CloudServices/Sagrada/ServiceClientFlow
Introduction
All Sagrada services utilize a common discovery and authentication flow. There are three steps: Discovery, Authentication, and Access, to discover and utilize services in this model.
Discovery
All service providers will have a discovery URL, which provides clients with a list of available services and provider-specific URLs for clients.
API
GET /discover
This is a straightforward GET call, returning a JSON object containing all relevant data.
GET https://directory.services.mozilla.com/discover
HTTP Response Codes
200 | Success |
404 | Resource not found (clients should treat this as a configuration error) |
503 | Service Unavailable, clients should respect Retry-After if provided, otherwise should retry no more than once per 15 minutes. |
Response Object Format
There are two top-level objects, services and urls. services contains the full set of available services, with per-API-version authentication endpoints. urls is for non-service URLs, such as ToS/PP links, and any other non-service URLs that may be necessary/needed for clients.
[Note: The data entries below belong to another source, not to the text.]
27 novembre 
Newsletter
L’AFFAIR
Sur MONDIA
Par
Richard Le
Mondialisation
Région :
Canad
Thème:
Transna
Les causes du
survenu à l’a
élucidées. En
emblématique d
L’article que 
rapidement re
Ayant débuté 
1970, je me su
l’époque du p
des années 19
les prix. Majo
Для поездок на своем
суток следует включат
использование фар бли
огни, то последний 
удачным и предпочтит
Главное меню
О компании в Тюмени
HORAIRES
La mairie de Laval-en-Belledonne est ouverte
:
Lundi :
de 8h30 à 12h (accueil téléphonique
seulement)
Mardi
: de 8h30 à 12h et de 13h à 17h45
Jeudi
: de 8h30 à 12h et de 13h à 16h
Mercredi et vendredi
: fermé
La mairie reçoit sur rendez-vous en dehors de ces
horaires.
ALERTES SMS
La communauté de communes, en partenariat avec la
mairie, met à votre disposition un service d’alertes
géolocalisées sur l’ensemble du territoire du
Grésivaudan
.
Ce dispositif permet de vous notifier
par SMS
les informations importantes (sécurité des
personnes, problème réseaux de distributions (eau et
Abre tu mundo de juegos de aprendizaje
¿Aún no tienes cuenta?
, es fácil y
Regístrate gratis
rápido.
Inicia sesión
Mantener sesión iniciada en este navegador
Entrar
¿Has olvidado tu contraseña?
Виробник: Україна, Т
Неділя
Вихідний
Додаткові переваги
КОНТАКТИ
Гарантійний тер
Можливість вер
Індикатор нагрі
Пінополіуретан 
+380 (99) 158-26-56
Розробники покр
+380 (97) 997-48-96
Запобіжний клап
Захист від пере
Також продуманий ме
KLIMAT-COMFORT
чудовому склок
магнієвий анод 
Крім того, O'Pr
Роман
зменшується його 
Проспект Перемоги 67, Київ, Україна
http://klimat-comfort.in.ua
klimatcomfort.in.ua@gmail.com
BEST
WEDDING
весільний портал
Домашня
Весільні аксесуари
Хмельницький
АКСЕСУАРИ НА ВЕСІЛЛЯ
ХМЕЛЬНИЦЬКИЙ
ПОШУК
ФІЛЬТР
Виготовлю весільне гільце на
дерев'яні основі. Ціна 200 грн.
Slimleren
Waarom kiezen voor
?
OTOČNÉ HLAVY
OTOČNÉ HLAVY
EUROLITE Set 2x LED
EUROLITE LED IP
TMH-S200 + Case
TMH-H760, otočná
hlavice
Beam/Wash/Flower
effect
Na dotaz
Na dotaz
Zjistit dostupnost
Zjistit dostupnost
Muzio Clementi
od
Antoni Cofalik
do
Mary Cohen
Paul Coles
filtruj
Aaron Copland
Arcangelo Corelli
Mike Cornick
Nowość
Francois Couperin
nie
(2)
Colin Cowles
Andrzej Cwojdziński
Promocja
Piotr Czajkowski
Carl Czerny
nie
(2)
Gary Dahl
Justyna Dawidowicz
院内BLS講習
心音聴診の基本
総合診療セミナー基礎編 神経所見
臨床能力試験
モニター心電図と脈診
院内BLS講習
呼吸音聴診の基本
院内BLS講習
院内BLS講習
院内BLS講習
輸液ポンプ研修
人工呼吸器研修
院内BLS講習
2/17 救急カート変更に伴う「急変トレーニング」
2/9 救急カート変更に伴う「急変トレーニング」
{ "services": { "simple_storage": { "2.0": "https://token.services.mozilla.com/simple_storage/2.0", "2.1": "https://token.services.mozilla.com/simple_storage/2.1" }, "durable_storage": { "1.0": "https://token.services.mozilla.com/durable_storage/1.0" } }, "urls": { "privacy_policy": "https://services.mozilla.com/pp/", "terms_of_service": "https://services.mozilla.com/tos/" } }
Authentication
API
The specific URL format used for authenticating to a service is an implementation-specific detail. To obtain the authentication URL for a service, a client must call the Service Discovery API, and use the provided URL for the appropriate service.
Access
While the semantics of the specific REST API may vary, all service requests need to be signed using a MAC Auth id and key obtained from a call to the Authentication API. Signatures are constructed according to the MAC Access Authentication standard with the hmac-sha-1 algorithm. An example is included below for clarity.
To make the following authenticated request to a Sagrada service::
GET https://example.services.mozilla.com/user/data
The client will need to:
1) Obtain the current timestamp in seconds and generate a random nonce string::
ts = "1330916952" nonce = "6b710bed"
2) Construct the Normalized Request String by concatenating the following values together with newlines: timestamp, nonce, request method, request URI, server hostname, server port and an empty string for the optional "extension" field::
normalized_request_string = ts + "\n" + nonce + "\n" + "GET" + "\n" + "/user/data" + "\n" + "example.services.mozilla.com" + "\n" + "443" + "\n" + "\n"
3) Take the HMAC signature of the normalized request string, using the MAC Auth key as the HMAC key and SHA1 as the hash function::
mac = HMAC-SHA1(mac_auth_key, normalized_request_string)
4) Include the MAC Auth id, timestamp, nonce and hmac signature in the Authorization header of the request::
GET /user/data Host: example.services.mozilla.com Authorization: MAC id="<mac-auth-id>" ts="1330916952" nonce="6b710bed" mac="<hmac-signature>"
If the server responds with "401 Authentication Required", it indicates one of the following problems with the request:
* the signature was not valid * the MAC Auth credentials have expired * the user has been migrated to a different service endpoint
When receiving a 401 response from the service, clients should obtain new MAC Auth credentials and an updated endpoint URL via the Authentication API.